This code is based on Python 3.5.

I read files with chunks because the process is ressource demanding, especially the join operations. I use a PC with Windows 10 and 32 GB RAM, so the proposed chuck size is rather large.

A special attention is devoted to data format (for airport origin, airport destination and date) because a bad data format yields mismatch problems.


In [1]:
# Common parameters of the code
import pandas as pd 

# Important filenames
strSearchesFilename='searches.csv' 
strBookingsFilename='bookings.csv' 
strNewSearchesFilename='searcheswithbookings.csv' # output file

# To obtain a reasonable computation time, the chunk size should be large 
intChunksize=10000000 

# Columns for joining the bookings and the searches
# It is assumed that the data in searches.csv should match with the date in bookings
listColumnsSearchesInner=['Origin', 'Destination', 'Date']
listColumnsBookingInner=['dep_port', 'arr_port','cre_date           ']
listColBookingName='Booking' # new column in the searches file

The next cell defines two functions to format correctly the important columns reading from the csv files.
The problem of format causes mismatch inconsistencies when associating bookings and searches.

In [2]:
# the "strip" function removes the whitespace to avoid mismatch problem when joining the data
# The text format of 'dep_port' and 'arr_port' are not identical to 'Origin' and 'Destination'
def strip(text):
    try:
        return text.strip()
    except AttributeError:
        return text
    
# I read the file and declare NaT the dates uncorrectly formatted
# The correct format is '%Y-%m-%d'
parse = lambda x: pd.to_datetime(x, format='%Y-%m-%d', errors='coerce')

I read the file and declare NaT the dates uncorrectly formatted.

The correct format is '%Y-%m-%d'

In [3]:
# retrieve the columns of "searches.csv"  (0 line is read)
dfSearchCol = pd.read_csv(strSearchesFilename,sep='^',nrows=0)
listColumnsSearches=list(dfSearchCol.columns.values)  
listAllColumns=listColumnsSearches+listColumnsBookingInner

dfSearchCol[listColBookingName]=0 # Add the new column 'booking'
usedColumns=listColumnsSearches+listColumnsBookingInner
# Create an empty CSV file only with the column names
dfSearchCol.to_csv(strNewSearchesFilename,sep='^',mode='w',index=False,header=True)  
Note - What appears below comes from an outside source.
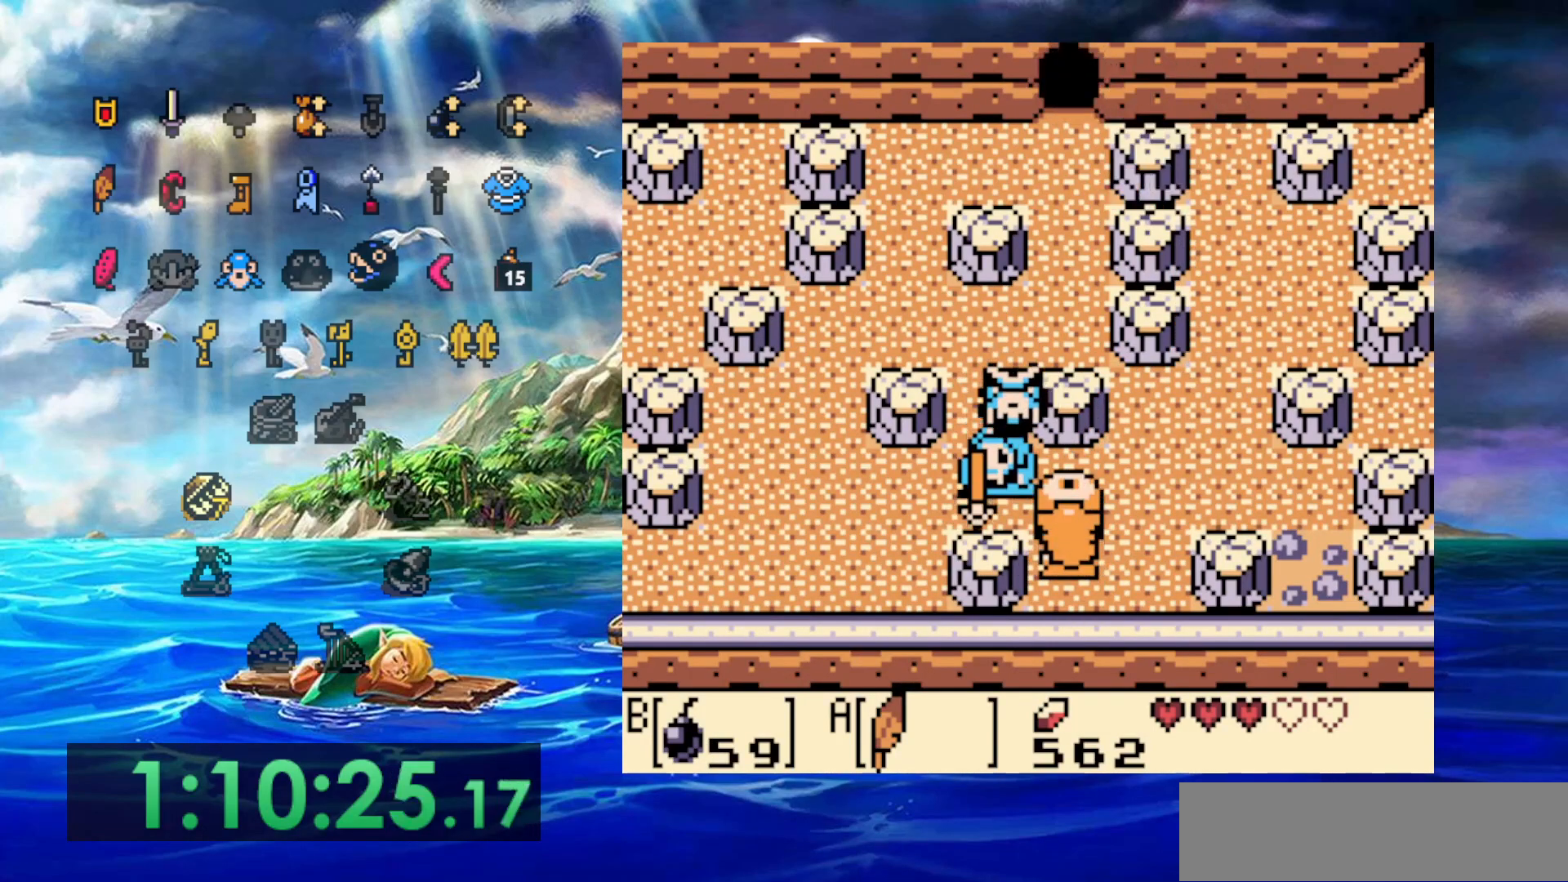
{"dt_ms": 1000, "buttons": [], "events": [[17, "A", "up"], [67, "A", "down"], [167, "A", "up"]]}
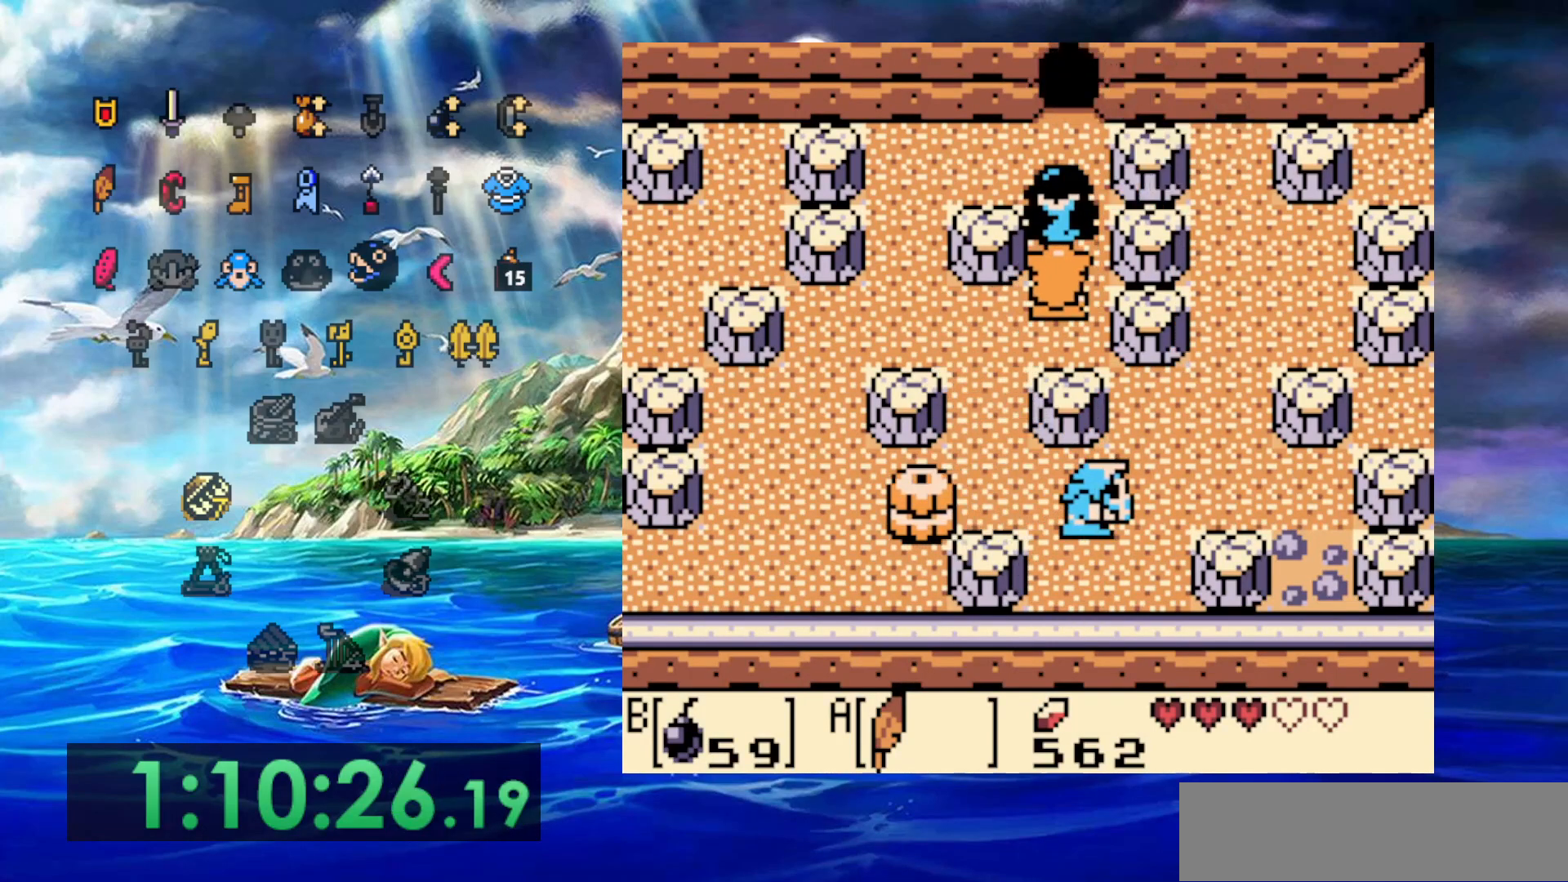
{"dt_ms": 500, "buttons": [], "events": []}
del dfSearchCol  # delete the dataframe to save memory

The next cell works as follows:

1- I read the searches file

2- I read the bookings file

3- I use an inner joint to match the searches with the bookings (keeping only the relevant columns airport origin, airport destination and date)

4- I accumulate the records w.r.t. the bookings chunks.

5- I drop useless columns after the accumulation and the duplicated records.

6- Finally, I create a new column called 'Booking' which contains 1 in case of booking matching, and 0 otherwise. The output file is generated with a left outer joint between the searches and the inner jointed bookings.

7- The output file is writing in CSV format iteratively chunk after chunck. I delete temporary dataframes to save memory.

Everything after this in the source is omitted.